■ RECORDS PROVIDED:
↓
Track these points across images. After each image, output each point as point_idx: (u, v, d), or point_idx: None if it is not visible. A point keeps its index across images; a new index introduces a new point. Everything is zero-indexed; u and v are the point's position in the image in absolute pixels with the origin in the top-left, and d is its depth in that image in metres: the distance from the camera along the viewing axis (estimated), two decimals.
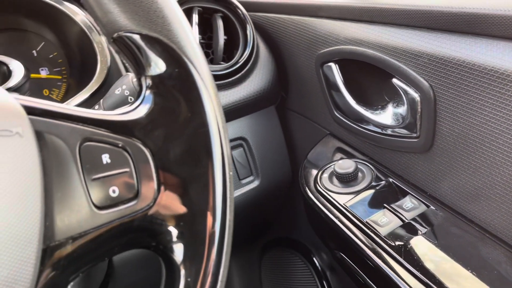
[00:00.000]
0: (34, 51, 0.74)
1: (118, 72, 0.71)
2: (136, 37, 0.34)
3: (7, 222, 0.23)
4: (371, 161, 0.74)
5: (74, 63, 0.75)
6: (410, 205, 0.62)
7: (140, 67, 0.34)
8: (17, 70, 0.66)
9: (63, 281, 0.28)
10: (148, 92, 0.33)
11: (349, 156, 0.78)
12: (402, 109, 0.63)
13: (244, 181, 0.87)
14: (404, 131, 0.63)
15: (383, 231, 0.59)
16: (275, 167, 0.92)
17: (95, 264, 0.31)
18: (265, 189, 0.90)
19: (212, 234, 0.32)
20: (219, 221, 0.32)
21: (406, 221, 0.60)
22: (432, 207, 0.62)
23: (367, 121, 0.69)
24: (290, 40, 0.84)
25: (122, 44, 0.34)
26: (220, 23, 0.85)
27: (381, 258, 0.57)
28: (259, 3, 0.92)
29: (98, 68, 0.68)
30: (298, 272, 1.08)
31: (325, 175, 0.73)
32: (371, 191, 0.67)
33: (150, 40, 0.34)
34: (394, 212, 0.61)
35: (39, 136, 0.27)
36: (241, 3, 0.87)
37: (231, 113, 0.84)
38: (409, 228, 0.59)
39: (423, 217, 0.60)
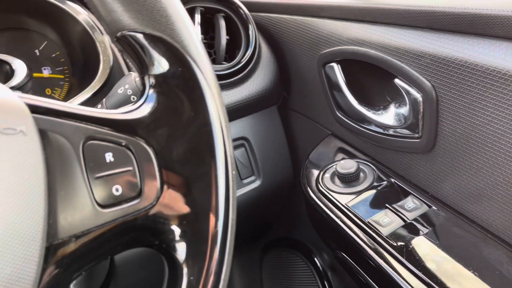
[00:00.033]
0: (36, 50, 0.74)
1: (121, 71, 0.71)
2: (140, 36, 0.34)
3: (11, 220, 0.23)
4: (373, 161, 0.74)
5: (77, 63, 0.75)
6: (412, 205, 0.62)
7: (143, 66, 0.34)
8: (20, 69, 0.66)
9: (66, 279, 0.28)
10: (151, 91, 0.33)
11: (351, 156, 0.78)
12: (404, 110, 0.63)
13: (245, 181, 0.87)
14: (406, 132, 0.63)
15: (385, 231, 0.59)
16: (277, 167, 0.92)
17: (98, 262, 0.31)
18: (266, 189, 0.90)
19: (215, 233, 0.32)
20: (221, 220, 0.33)
21: (408, 221, 0.60)
22: (434, 207, 0.62)
23: (369, 121, 0.69)
24: (292, 40, 0.84)
25: (125, 43, 0.34)
26: (222, 23, 0.85)
27: (383, 258, 0.57)
28: (261, 3, 0.92)
29: (100, 67, 0.68)
30: (299, 272, 1.08)
31: (327, 175, 0.73)
32: (373, 191, 0.67)
33: (153, 39, 0.34)
34: (396, 212, 0.61)
35: (43, 135, 0.27)
36: (243, 3, 0.87)
37: (233, 113, 0.84)
38: (411, 228, 0.59)
39: (425, 217, 0.60)
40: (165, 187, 0.31)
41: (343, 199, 0.67)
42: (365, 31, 0.67)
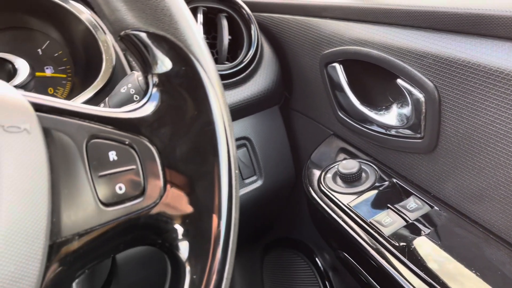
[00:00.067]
0: (39, 50, 0.74)
1: (123, 71, 0.72)
2: (143, 35, 0.34)
3: (15, 218, 0.23)
4: (375, 161, 0.74)
5: (79, 62, 0.75)
6: (414, 206, 0.62)
7: (147, 65, 0.34)
8: (22, 68, 0.67)
9: (69, 277, 0.28)
10: (154, 90, 0.34)
11: (353, 156, 0.78)
12: (407, 110, 0.63)
13: (247, 181, 0.87)
14: (408, 132, 0.63)
15: (387, 231, 0.59)
16: (279, 167, 0.92)
17: (101, 260, 0.31)
18: (268, 189, 0.90)
19: (218, 232, 0.32)
20: (224, 219, 0.33)
21: (410, 221, 0.60)
22: (436, 207, 0.62)
23: (371, 121, 0.69)
24: (294, 40, 0.84)
25: (129, 42, 0.35)
26: (224, 23, 0.85)
27: (385, 258, 0.57)
28: (263, 3, 0.92)
29: (103, 66, 0.68)
30: (300, 272, 1.08)
31: (329, 175, 0.73)
32: (375, 192, 0.67)
33: (157, 38, 0.34)
34: (398, 213, 0.61)
35: (47, 133, 0.27)
36: (246, 3, 0.87)
37: (235, 113, 0.84)
38: (413, 229, 0.59)
39: (427, 218, 0.60)
40: (168, 186, 0.32)
41: (345, 199, 0.67)
42: (367, 31, 0.67)
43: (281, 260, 1.14)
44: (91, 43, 0.71)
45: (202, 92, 0.34)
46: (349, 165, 0.69)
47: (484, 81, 0.51)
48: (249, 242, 1.22)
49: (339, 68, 0.72)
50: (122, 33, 0.34)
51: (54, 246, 0.26)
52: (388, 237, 0.58)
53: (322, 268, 1.02)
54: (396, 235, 0.58)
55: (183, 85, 0.34)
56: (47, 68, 0.75)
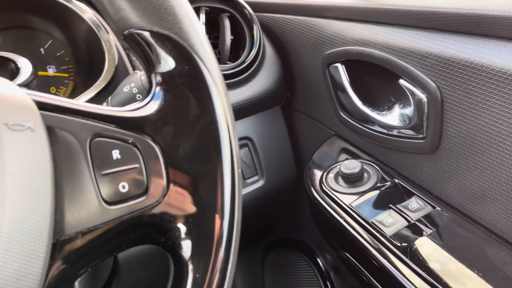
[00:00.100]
0: (41, 49, 0.75)
1: (126, 70, 0.72)
2: (147, 34, 0.34)
3: (18, 216, 0.23)
4: (377, 161, 0.74)
5: (82, 61, 0.76)
6: (416, 206, 0.62)
7: (150, 64, 0.35)
8: (25, 67, 0.67)
9: (73, 275, 0.28)
10: (158, 89, 0.34)
11: (355, 156, 0.78)
12: (409, 110, 0.63)
13: (249, 181, 0.87)
14: (410, 132, 0.63)
15: (389, 232, 0.59)
16: (280, 167, 0.92)
17: (104, 259, 0.31)
18: (269, 189, 0.90)
19: (221, 231, 0.32)
20: (227, 218, 0.33)
21: (412, 221, 0.60)
22: (438, 208, 0.62)
23: (373, 121, 0.69)
24: (296, 40, 0.84)
25: (132, 41, 0.35)
26: (227, 23, 0.85)
27: (387, 258, 0.57)
28: (265, 4, 0.92)
29: (105, 66, 0.68)
30: (301, 273, 1.08)
31: (331, 175, 0.73)
32: (377, 192, 0.67)
33: (160, 38, 0.34)
34: (400, 213, 0.61)
35: (50, 131, 0.27)
36: (248, 3, 0.87)
37: (236, 112, 0.84)
38: (415, 229, 0.59)
39: (429, 218, 0.60)
40: (171, 184, 0.32)
41: (347, 199, 0.67)
42: (369, 32, 0.67)
43: (282, 260, 1.14)
44: (94, 43, 0.71)
45: (205, 91, 0.34)
46: (351, 165, 0.69)
47: (487, 82, 0.51)
48: (250, 242, 1.22)
49: (341, 68, 0.72)
50: (126, 32, 0.34)
51: (58, 244, 0.26)
52: (390, 237, 0.58)
53: (323, 269, 1.02)
54: (398, 235, 0.58)
55: (186, 84, 0.34)
56: (49, 68, 0.75)
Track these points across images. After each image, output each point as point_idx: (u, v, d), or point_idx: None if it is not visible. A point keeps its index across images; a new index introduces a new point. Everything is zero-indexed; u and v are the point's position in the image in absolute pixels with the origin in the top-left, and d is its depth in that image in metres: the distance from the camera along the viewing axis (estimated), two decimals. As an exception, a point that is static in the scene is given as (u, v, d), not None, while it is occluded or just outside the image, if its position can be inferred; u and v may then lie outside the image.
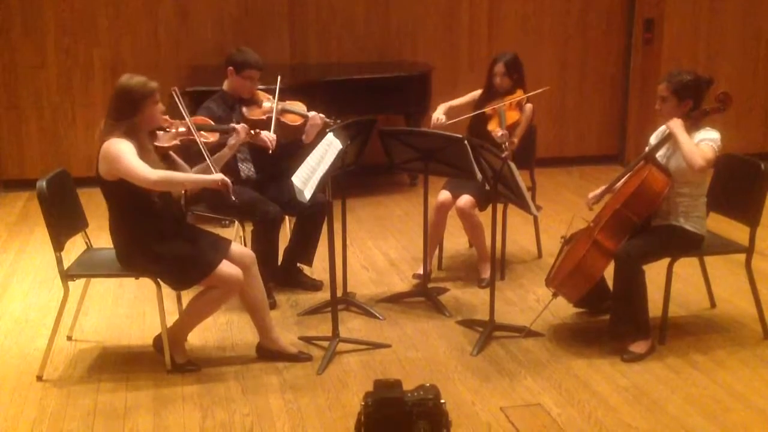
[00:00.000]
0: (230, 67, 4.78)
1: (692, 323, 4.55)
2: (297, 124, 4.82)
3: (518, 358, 4.14)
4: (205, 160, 3.96)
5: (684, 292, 4.85)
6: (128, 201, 3.80)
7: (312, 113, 4.82)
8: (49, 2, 7.09)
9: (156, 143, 3.90)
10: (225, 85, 4.84)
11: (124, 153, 3.68)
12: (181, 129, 4.02)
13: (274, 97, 4.78)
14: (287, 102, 4.89)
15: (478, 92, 5.26)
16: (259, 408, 3.68)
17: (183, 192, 4.18)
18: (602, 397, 3.76)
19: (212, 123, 4.37)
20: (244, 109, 4.79)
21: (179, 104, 4.05)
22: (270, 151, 4.46)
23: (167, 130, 3.98)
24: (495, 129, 4.91)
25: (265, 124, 4.63)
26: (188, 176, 3.91)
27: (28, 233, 6.12)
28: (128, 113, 3.77)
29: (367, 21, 7.70)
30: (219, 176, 3.82)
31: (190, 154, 4.07)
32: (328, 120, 4.79)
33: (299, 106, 4.89)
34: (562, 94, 8.14)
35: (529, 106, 5.15)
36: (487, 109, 5.08)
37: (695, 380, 3.92)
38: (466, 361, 4.11)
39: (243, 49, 4.89)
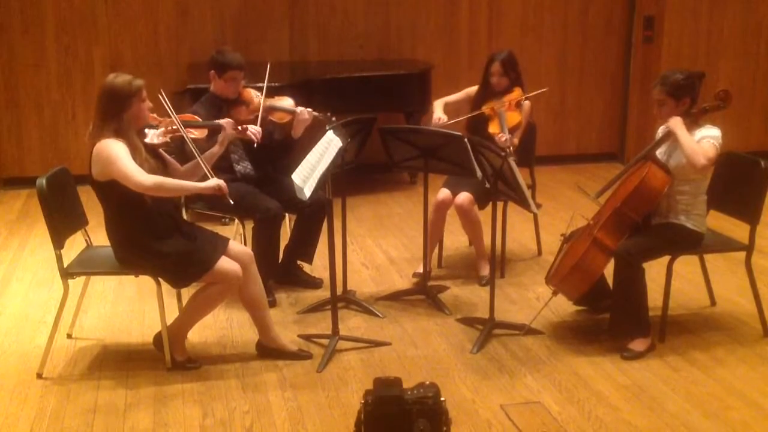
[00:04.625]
0: (212, 71, 4.74)
1: (692, 321, 4.55)
2: (285, 121, 4.79)
3: (518, 356, 4.14)
4: (196, 157, 3.96)
5: (684, 290, 4.85)
6: (121, 201, 3.79)
7: (299, 108, 4.77)
8: (49, 0, 7.09)
9: (146, 141, 3.88)
10: (212, 87, 4.80)
11: (118, 155, 3.66)
12: (170, 126, 4.00)
13: (261, 94, 4.73)
14: (275, 98, 4.84)
15: (473, 88, 5.22)
16: (258, 405, 3.68)
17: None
18: (602, 395, 3.76)
19: (198, 119, 4.35)
20: (232, 111, 4.72)
21: (165, 103, 4.03)
22: (255, 144, 4.43)
23: (156, 127, 3.96)
24: (497, 133, 4.87)
25: (253, 123, 4.62)
26: (182, 183, 3.84)
27: (27, 231, 6.12)
28: (115, 112, 3.75)
29: (366, 19, 7.70)
30: (214, 182, 3.79)
31: (185, 153, 4.07)
32: (316, 114, 4.73)
33: (287, 102, 4.84)
34: (562, 92, 8.14)
35: (527, 104, 5.13)
36: (486, 110, 5.05)
37: (695, 378, 3.92)
38: (466, 359, 4.11)
39: (223, 50, 4.84)
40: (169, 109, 4.03)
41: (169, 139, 3.98)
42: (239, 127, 4.30)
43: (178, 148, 4.20)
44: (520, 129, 5.07)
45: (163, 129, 3.97)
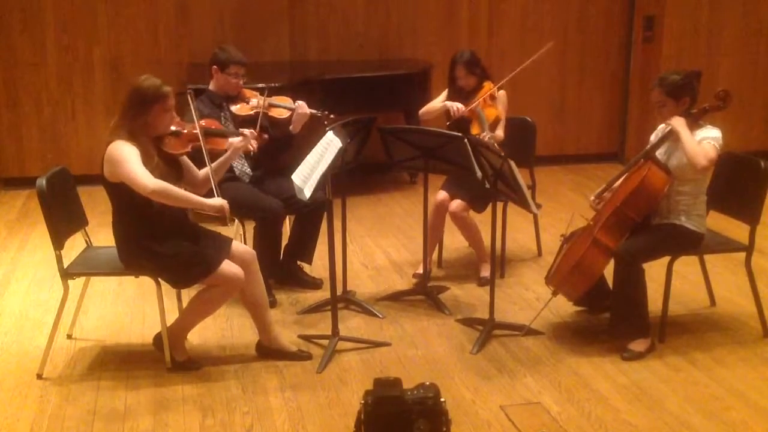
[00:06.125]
0: (214, 66, 4.80)
1: (692, 321, 4.55)
2: (284, 117, 4.85)
3: (518, 356, 4.14)
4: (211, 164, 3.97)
5: (684, 291, 4.85)
6: (129, 202, 3.79)
7: (298, 103, 4.84)
8: None
9: (168, 150, 3.88)
10: (211, 85, 4.85)
11: (127, 157, 3.67)
12: (193, 134, 3.98)
13: (262, 94, 4.79)
14: (274, 97, 4.89)
15: (446, 91, 5.19)
16: (258, 406, 3.68)
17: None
18: (602, 396, 3.76)
19: (222, 128, 4.35)
20: (232, 107, 4.79)
21: (192, 108, 4.07)
22: (252, 153, 4.46)
23: (179, 133, 3.94)
24: (479, 134, 4.83)
25: (253, 120, 4.64)
26: (187, 195, 3.80)
27: (28, 231, 6.12)
28: (135, 114, 3.76)
29: (366, 18, 7.70)
30: (218, 203, 3.78)
31: (198, 156, 4.07)
32: (313, 111, 4.80)
33: (286, 101, 4.90)
34: (562, 92, 8.14)
35: (501, 93, 5.11)
36: (465, 112, 4.98)
37: (695, 378, 3.92)
38: (466, 360, 4.11)
39: (225, 47, 4.91)
40: (195, 116, 4.02)
41: (190, 149, 3.97)
42: (263, 137, 4.36)
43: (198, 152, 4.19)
44: (502, 121, 5.05)
45: (186, 138, 3.94)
↑
■ WORK TASK:
Although the records above contain pictures, the copy must not; set down exactly the lines from the one with "32: (328, 120, 4.79)" up to and including the one with "45: (163, 129, 3.97)".

■ EXERCISE RESULT:
32: (328, 120, 4.79)
33: (299, 106, 4.89)
34: (562, 94, 8.14)
35: (529, 106, 5.15)
36: (487, 109, 5.08)
37: (695, 380, 3.92)
38: (466, 361, 4.11)
39: (243, 49, 4.89)
[00:04.625]
0: (212, 71, 4.74)
1: (692, 321, 4.55)
2: (285, 121, 4.79)
3: (518, 356, 4.14)
4: (196, 157, 3.96)
5: (684, 290, 4.85)
6: (121, 201, 3.79)
7: (299, 108, 4.77)
8: (49, 0, 7.09)
9: (146, 141, 3.88)
10: (212, 87, 4.80)
11: (118, 155, 3.66)
12: (170, 126, 4.00)
13: (261, 94, 4.73)
14: (275, 98, 4.84)
15: (473, 88, 5.22)
16: (258, 405, 3.68)
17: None
18: (602, 395, 3.76)
19: (198, 119, 4.35)
20: (232, 111, 4.72)
21: (165, 103, 4.03)
22: (255, 144, 4.43)
23: (156, 127, 3.96)
24: (497, 133, 4.87)
25: (253, 123, 4.62)
26: (182, 183, 3.84)
27: (27, 231, 6.12)
28: (115, 112, 3.75)
29: (366, 19, 7.70)
30: (214, 182, 3.79)
31: (185, 153, 4.07)
32: (316, 114, 4.73)
33: (287, 102, 4.84)
34: (562, 92, 8.14)
35: (527, 104, 5.13)
36: (486, 110, 5.05)
37: (695, 378, 3.92)
38: (466, 359, 4.11)
39: (223, 50, 4.84)
40: (169, 109, 4.03)
41: (169, 139, 3.98)
42: (239, 127, 4.30)
43: (178, 148, 4.20)
44: (520, 129, 5.07)
45: (163, 129, 3.97)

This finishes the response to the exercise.